Active Learning for Speech Synthesis Quality Prediction (by Natacha Miniconi) :
Ce travail explore la possibilité de réduire l’effort humain dans l’évaluation de la synthèse vocale en combinant l’apprentissage actif et des métriques proxy automatiques. Dans la première étude, des stratégies de sélection basées sur l’incertitude (MC-Dropout, bruit antagoniste) et axées sur la diversité ont été testées afin d’identifier les échantillons les plus informatifs pour l’annotation MOS. Ces méthodes permettent une interrogation plus intelligente des données, en donnant la priorité aux échantillons pour lesquels le prédicteur est incertain ou dont les caractéristiques acoustiques s’écartent du matériel précédemment annoté. Les expériences démontrent qu’une telle sélection ciblée accélère l’adaptation du modèle, améliore la prédiction MOS dans toutes les langues et tous les domaines, et réduit la quantité de données étiquetées requises par rapport à l’échantillonnage aléatoire.

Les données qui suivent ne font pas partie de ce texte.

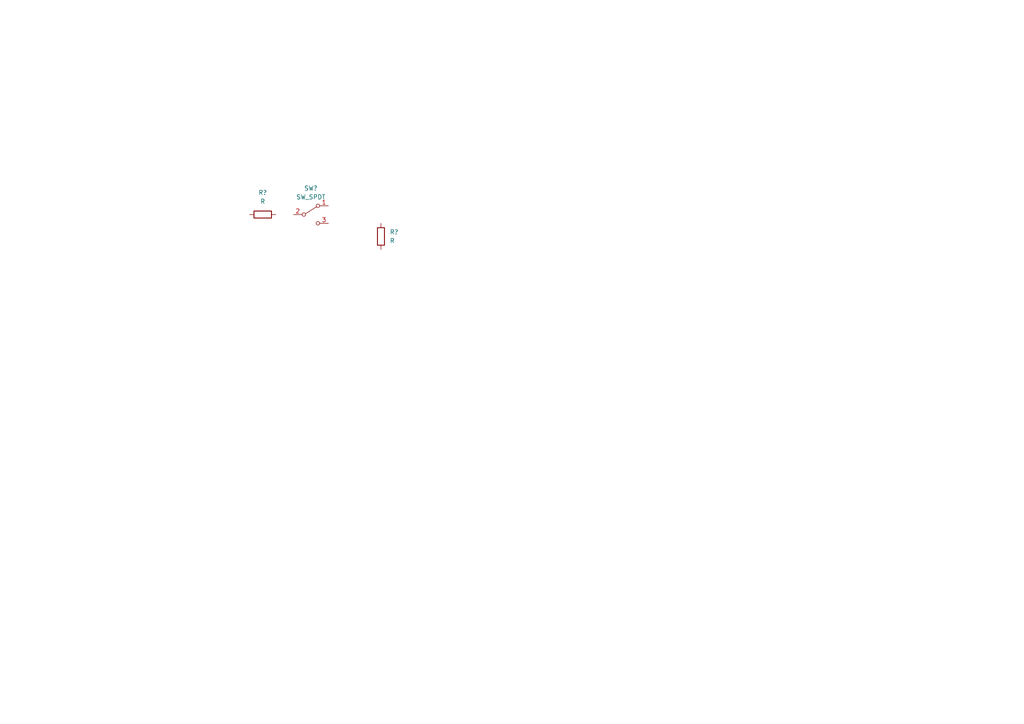
<source format=kicad_sch>
(kicad_sch (version 20211123) (generator eeschema)

  (uuid b838d9f0-a746-4d04-a997-c38b5e1cbdee)

  (paper "A4")

  


  (symbol (lib_id "Device:R") (at 110.49 68.58 180) (unit 1)
    (in_bom yes) (on_board yes) (fields_autoplaced)
    (uuid 291efac5-afb5-4fc7-9c8b-170a0ffec518)
    (property "Reference" "R?" (id 0) (at 113.03 67.3099 0)
      (effects (font (size 1.27 1.27)) (justify right))
    )
    (property "Value" "R" (id 1) (at 113.03 69.8499 0)
      (effects (font (size 1.27 1.27)) (justify right))
    )
    (property "Footprint" "" (id 2) (at 112.268 68.58 90)
      (effects (font (size 1.27 1.27)) hide)
    )
    (property "Datasheet" "~" (id 3) (at 110.49 68.58 0)
      (effects (font (size 1.27 1.27)) hide)
    )
    (pin "1" (uuid 6a041476-b6f4-4361-b479-45ae1697e30f))
    (pin "2" (uuid c6b57988-0aca-4954-9219-e2e2a65a394a))
  )

  (symbol (lib_id "Switch:SW_SPDT") (at 90.17 62.23 0) (unit 1)
    (in_bom yes) (on_board yes) (fields_autoplaced)
    (uuid 5ddd58a2-fb17-43f7-ba88-ec6bfbb65846)
    (property "Reference" "SW?" (id 0) (at 90.17 54.61 0))
    (property "Value" "SW_SPDT" (id 1) (at 90.17 57.15 0))
    (property "Footprint" "" (id 2) (at 90.17 62.23 0)
      (effects (font (size 1.27 1.27)) hide)
    )
    (property "Datasheet" "~" (id 3) (at 90.17 62.23 0)
      (effects (font (size 1.27 1.27)) hide)
    )
    (pin "1" (uuid d276b68f-64c9-4562-951f-e531240753d4))
    (pin "2" (uuid 63a65b5d-ba62-404e-9ef7-2e7bf16a2105))
    (pin "3" (uuid b3ed5687-6ef3-4617-9faa-d9f00ec2019b))
  )

  (symbol (lib_id "Device:R") (at 76.2 62.23 90) (unit 1)
    (in_bom yes) (on_board yes) (fields_autoplaced)
    (uuid dded8343-5737-4fb2-8504-0e118044f652)
    (property "Reference" "R?" (id 0) (at 76.2 55.88 90))
    (property "Value" "R" (id 1) (at 76.2 58.42 90))
    (property "Footprint" "" (id 2) (at 76.2 64.008 90)
      (effects (font (size 1.27 1.27)) hide)
    )
    (property "Datasheet" "~" (id 3) (at 76.2 62.23 0)
      (effects (font (size 1.27 1.27)) hide)
    )
    (pin "1" (uuid aed3248b-fd31-470a-b213-4b0677a8c727))
    (pin "2" (uuid f5f3ae55-5a6b-4073-892b-0ecc665076a1))
  )

  (sheet_instances
    (path "/" (page "1"))
  )

  (symbol_instances
    (path "/291efac5-afb5-4fc7-9c8b-170a0ffec518"
      (reference "R?") (unit 1) (value "R") (footprint "")
    )
    (path "/dded8343-5737-4fb2-8504-0e118044f652"
      (reference "R?") (unit 1) (value "R") (footprint "")
    )
    (path "/5ddd58a2-fb17-43f7-ba88-ec6bfbb65846"
      (reference "SW?") (unit 1) (value "SW_SPDT") (footprint "")
    )
  )
)

</source>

La deuxième étude examine des alternatives au MOS, en utilisant des scores de détection des deepfakes et des métriques basées sur les formants phonétiques. Les résultats montrent que les classificateurs de deepfakes sont corrélés au MOS et permettent un classement évolutif de la qualité de la synthèse vocale dans des contextes à faibles ressources, tandis que les mesures de l’espace vocalique fournissent des indices diagnostiques interprétables sur la qualité de la synthèse. Dans l’ensemble, cette approche tend vers une évaluation plus automatisée et plus efficace de la qualité de la synthèse vocale, réduisant ainsi la dépendance à l’égard de l’étiquetage subjectif par l’homme.
Using Active Learning for the Study of Online Environmental Controversies (by Matthieu François)
Les réseaux sociaux constituent le principal espace de discussion en ligne, où les discours sont « libres » et spontanés. Les méthodes d’apprentissage supervisées et non supervisées ont été largement utilisées pour leur étude. Aujourd’hui, les modèles de langue génératifs (LLM) sont explorés dans de nombreux travaux sur l’annotation automatique et, en particulier, sur leur application dans les sciences sociales. Cependant, plusieurs articles ont montré leurs limites et les risques liés à une utilisation trop large. Le compromis entre ces différentes approches fait donc toujours l’objet de recherches. Dans tous les cas, l’annotation des données reste nécessaire pour adapter et évaluer un modèle.
À travers le cas réel de la classification des médias sociaux en collaboration avec des spécialistes en sciences sociales, cette présentation montrera une approche complète pour construire un corpus et un modèle de classification de textes multi-labels, à partir d’un large ensemble de données non étiquetées. Ce travail a impliqué la participation d’annotateurs experts et la comparaison de différentes stratégies d’apprentissage actif pour l’annotation des données. La classification est étudiée à l’aide de classificateurs de type Bert et LLMs. Notre travail met en lumière les défis pratiques liés à la résolution de projets complexes de classification multi-labels avec une équipe interdisciplinaire.